Liveness challenge in existing biometric systems are sometimes based on single digits. Part of the appeal of single digits is that they are similarly universal to twodigit numbers, and they offer a somewhat parallel experience to textbased onetime passwords, with which consumers are already familiar.

A single digit based liveness check, for example, might require the user to

enroll by speaking the full string of single digit numbers a few times, and then authenticate by speaking a shorter string of digits (e.g., during authentication, displaying “17945”, to which the user is expected to say “one seven nine four five” if he/she is speaking English). There are however some key disadvantages to this method:

● It requires language specific parsing of the utterance to parse each individual digit during enrollment and authentication. If the user has a strong accent, the parsing will be more challenging and less accurate. If the user wants to speak the digits in a different language, a different language model is required to do the parsing.

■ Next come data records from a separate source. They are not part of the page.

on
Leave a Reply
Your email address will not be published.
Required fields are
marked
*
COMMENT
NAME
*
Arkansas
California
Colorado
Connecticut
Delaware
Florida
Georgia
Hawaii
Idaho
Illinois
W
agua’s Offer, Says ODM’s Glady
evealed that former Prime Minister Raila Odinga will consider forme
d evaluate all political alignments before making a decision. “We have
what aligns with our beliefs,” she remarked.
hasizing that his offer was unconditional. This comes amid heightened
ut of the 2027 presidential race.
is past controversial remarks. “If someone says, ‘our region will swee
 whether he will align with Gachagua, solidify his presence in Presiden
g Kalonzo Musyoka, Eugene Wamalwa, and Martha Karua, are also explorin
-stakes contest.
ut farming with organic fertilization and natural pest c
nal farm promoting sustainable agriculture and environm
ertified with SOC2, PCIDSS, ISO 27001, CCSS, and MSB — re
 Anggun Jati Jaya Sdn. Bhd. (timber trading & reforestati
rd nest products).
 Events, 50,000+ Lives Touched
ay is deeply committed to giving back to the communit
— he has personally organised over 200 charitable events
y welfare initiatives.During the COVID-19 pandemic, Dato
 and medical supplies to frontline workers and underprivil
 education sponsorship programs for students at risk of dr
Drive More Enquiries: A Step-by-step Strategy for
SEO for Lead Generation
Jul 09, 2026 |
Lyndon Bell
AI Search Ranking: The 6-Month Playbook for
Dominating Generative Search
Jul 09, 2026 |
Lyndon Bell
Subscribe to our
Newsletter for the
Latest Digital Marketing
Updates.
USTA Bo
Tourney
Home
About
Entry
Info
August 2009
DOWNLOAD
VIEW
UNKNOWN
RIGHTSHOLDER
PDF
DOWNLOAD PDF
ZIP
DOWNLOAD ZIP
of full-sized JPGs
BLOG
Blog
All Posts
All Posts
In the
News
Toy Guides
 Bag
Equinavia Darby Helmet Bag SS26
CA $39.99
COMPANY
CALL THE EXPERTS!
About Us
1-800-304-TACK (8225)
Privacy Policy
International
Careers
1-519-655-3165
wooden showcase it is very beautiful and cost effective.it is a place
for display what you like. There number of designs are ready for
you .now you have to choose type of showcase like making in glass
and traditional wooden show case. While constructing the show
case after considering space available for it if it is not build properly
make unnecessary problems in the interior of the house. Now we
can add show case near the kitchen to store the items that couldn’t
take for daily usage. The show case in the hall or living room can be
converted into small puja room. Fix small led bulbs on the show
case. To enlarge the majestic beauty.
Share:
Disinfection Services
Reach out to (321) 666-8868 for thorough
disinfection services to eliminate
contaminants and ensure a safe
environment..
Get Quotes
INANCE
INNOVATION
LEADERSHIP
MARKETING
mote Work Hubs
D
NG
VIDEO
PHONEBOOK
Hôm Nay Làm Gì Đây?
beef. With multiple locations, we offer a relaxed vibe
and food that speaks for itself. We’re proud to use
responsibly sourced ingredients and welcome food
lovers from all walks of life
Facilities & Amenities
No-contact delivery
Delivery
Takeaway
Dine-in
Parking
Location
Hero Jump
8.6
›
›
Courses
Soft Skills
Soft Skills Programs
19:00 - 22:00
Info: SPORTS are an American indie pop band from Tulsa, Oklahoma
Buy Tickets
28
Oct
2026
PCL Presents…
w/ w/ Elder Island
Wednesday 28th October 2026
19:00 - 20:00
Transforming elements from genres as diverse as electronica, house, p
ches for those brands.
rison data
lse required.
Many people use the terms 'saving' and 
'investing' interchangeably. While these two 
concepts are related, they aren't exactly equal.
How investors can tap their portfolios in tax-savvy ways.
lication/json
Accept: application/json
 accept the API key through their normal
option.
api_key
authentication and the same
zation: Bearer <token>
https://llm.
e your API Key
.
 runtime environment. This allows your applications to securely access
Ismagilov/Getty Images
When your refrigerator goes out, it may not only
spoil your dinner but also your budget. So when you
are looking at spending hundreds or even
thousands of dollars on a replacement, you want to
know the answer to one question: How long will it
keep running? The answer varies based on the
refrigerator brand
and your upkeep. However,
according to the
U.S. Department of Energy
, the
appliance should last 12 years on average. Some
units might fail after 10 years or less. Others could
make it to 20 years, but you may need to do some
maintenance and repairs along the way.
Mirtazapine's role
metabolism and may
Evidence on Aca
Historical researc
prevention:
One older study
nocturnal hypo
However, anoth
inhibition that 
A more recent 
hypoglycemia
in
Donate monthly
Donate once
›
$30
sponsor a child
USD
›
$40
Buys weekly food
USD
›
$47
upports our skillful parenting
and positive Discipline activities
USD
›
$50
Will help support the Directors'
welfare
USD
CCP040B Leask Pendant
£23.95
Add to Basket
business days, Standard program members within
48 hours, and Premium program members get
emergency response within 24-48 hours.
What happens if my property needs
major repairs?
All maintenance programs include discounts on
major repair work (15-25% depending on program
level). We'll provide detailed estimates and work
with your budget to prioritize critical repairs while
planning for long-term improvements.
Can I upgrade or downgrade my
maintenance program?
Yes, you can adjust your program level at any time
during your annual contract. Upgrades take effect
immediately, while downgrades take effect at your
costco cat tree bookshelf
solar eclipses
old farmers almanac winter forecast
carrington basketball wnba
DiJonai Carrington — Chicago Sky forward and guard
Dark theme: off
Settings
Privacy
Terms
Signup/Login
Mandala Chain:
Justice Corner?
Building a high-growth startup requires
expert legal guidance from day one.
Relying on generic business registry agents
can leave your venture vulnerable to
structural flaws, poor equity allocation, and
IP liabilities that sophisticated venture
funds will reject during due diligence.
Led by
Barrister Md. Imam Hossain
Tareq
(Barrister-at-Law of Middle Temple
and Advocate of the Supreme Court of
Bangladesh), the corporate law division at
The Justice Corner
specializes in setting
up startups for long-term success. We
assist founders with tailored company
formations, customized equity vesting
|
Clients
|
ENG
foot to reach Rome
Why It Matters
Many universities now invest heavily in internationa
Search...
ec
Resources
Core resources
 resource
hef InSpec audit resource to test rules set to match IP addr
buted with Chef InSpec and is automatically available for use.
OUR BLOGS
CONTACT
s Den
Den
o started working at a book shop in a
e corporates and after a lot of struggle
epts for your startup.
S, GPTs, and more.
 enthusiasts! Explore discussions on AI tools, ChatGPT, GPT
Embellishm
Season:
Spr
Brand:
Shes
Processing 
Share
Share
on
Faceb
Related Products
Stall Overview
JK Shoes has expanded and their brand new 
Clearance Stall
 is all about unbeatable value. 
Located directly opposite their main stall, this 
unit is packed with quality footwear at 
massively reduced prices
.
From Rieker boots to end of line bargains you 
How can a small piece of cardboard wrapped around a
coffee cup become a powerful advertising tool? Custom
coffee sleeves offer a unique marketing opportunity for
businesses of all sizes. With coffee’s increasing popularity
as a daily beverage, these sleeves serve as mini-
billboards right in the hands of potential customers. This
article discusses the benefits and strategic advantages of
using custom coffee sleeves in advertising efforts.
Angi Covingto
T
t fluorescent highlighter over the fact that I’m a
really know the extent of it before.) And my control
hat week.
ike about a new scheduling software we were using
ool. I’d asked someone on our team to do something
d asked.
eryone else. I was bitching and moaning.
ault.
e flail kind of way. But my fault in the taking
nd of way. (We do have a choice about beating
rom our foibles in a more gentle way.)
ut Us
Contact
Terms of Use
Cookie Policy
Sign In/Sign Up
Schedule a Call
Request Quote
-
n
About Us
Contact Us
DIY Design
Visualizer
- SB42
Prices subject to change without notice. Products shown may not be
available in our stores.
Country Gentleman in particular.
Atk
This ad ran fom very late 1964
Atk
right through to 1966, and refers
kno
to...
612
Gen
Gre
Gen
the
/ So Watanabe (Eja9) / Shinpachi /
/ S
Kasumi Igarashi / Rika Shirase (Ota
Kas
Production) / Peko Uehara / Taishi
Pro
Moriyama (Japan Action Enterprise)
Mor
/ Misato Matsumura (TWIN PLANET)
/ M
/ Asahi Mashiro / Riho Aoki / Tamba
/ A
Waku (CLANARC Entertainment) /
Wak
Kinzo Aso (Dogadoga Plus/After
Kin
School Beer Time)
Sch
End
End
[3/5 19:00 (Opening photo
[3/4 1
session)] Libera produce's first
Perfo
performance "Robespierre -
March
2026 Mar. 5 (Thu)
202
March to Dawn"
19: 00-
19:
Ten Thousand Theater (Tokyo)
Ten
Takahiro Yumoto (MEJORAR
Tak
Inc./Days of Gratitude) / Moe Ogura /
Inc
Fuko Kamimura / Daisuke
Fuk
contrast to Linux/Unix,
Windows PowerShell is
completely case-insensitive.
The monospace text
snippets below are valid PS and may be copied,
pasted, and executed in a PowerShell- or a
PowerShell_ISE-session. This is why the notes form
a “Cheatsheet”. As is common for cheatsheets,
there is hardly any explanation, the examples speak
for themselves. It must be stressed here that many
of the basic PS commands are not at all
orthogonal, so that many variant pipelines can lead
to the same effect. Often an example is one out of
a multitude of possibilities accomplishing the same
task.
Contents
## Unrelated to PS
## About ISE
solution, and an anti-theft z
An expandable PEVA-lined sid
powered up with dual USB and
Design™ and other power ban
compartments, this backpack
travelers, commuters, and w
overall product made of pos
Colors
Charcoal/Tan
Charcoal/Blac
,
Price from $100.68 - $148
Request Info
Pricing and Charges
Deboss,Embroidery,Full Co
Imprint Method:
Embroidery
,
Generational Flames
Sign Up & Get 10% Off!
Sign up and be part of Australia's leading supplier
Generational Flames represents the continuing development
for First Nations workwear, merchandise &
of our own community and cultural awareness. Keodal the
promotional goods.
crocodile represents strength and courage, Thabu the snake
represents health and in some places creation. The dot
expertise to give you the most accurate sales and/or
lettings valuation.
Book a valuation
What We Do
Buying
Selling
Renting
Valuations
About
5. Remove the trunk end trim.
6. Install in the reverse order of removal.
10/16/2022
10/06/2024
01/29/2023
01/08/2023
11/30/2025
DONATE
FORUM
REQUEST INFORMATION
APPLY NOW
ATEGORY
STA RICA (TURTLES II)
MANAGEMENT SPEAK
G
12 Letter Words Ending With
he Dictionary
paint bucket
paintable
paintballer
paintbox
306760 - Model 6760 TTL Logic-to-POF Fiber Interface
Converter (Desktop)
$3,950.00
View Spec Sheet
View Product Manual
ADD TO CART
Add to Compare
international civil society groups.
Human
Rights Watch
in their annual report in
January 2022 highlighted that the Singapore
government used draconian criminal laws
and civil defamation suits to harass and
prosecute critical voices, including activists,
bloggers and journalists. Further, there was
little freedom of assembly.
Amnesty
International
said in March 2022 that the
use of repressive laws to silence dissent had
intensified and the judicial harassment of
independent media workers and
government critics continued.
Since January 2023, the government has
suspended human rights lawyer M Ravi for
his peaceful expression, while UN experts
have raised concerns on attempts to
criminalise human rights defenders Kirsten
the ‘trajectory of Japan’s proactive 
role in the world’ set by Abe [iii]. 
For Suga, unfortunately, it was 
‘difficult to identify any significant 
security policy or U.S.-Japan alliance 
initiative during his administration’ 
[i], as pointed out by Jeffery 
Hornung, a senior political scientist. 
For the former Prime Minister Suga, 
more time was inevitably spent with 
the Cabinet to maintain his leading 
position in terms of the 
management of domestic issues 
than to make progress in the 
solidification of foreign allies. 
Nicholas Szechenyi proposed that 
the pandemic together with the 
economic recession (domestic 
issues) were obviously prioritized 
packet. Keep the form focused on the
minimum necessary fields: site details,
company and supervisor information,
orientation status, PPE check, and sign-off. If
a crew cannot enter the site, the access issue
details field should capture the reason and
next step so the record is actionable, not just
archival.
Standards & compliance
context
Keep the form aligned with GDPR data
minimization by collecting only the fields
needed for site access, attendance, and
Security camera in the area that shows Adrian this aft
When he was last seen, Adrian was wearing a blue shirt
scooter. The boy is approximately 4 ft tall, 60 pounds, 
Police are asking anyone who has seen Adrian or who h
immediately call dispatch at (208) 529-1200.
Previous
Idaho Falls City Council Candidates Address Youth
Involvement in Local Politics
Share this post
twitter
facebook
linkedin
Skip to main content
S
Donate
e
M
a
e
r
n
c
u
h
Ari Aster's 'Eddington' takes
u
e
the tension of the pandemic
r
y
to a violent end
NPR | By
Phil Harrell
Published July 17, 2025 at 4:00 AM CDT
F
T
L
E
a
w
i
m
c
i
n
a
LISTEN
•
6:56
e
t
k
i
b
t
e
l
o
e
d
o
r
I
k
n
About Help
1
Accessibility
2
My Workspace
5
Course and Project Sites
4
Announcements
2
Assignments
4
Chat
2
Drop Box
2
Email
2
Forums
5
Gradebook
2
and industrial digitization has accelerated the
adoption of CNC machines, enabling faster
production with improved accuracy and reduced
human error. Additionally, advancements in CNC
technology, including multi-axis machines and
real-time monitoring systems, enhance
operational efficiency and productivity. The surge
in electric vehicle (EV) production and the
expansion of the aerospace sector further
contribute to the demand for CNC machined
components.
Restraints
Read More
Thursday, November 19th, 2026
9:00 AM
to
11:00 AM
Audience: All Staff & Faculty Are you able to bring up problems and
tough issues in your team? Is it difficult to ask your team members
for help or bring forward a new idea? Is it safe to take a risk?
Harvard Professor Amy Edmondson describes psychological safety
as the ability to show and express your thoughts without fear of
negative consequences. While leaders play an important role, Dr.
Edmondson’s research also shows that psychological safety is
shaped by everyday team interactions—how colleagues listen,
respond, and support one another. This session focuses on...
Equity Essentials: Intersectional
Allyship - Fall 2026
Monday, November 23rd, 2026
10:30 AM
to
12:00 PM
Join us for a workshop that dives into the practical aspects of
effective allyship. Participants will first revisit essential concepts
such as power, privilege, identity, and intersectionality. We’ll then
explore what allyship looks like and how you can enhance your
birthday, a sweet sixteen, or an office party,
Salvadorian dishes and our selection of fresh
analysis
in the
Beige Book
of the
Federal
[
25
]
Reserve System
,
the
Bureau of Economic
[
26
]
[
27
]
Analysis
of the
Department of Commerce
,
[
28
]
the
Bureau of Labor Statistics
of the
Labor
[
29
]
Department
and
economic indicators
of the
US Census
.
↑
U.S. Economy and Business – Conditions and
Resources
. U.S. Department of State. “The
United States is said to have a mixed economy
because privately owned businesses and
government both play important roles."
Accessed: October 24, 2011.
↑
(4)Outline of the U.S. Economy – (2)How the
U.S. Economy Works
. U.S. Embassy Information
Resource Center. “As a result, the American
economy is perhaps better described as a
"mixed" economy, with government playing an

● It is not as intuitive and robust as the two digit number system if the user misinterprets the cue and does not speak them as digits (e.g., the user says “seventeen nine fortyfive” for the above example), the system will not work. (In the TrulySecure system, all that is required is that the user be consistent in how they interpret and respond to the prompt.)

● The enrollment process is fairly lengthy, requiring all ten digits to be spoken multiple times. Most of the single digits have only one syllable in English, which limits accuracy of the system. This can be compensated for by asking for more digits, but that opens the possibility of an attacker recording a significant portion of the enrolled prompts in a single authentication event.

● The system security is limited by the number of digits and cannot be scaled. Single digit systems are limited to just ten different individual inputs from which to choose at the time of prompt. An attacker who has recorded all or even a subset of those ten digits and can splice them together as needed would have a very good chance of spoofing the system.

Alternative Configurations

One option with the TrulySecure Voice Liveness Challenge for further minimizing the enrollment process is to initially enroll only the user defined passphrase. The numbers are then enrolled over time using the augmentation method described above. As a result, there would be no liveness check for the first few authentication attempts, but the enrolled phrase list would quickly grow and become usable.

Another possible implementation of the TrulySecure Voice Liveness Challenge which has not yet been developed would be to replace the two digit numbers with a different set of nonlinguistic and unambiguous symbols. For example, photos of objects or emojis might work.

One example could be pictures of fruits (banana, orange, apple, pear, etc.). As in the two digit numbers case, the enrolled set could grow over time. As long each individual user consistently translates each symbol to an utterance, the system will scale perfectly.

In fact, having the user choose the challenge type could serve a dual purpose. Authentication systems often have a "reverse authentication" component to them something that proves to the user that the system is real and not a phishing attack. Often this takes the form of an image that is chosen at account creation time. If we allow the user to choose his/her own category of challenge prompts, he/she is also being reassured that the system itself is authentic.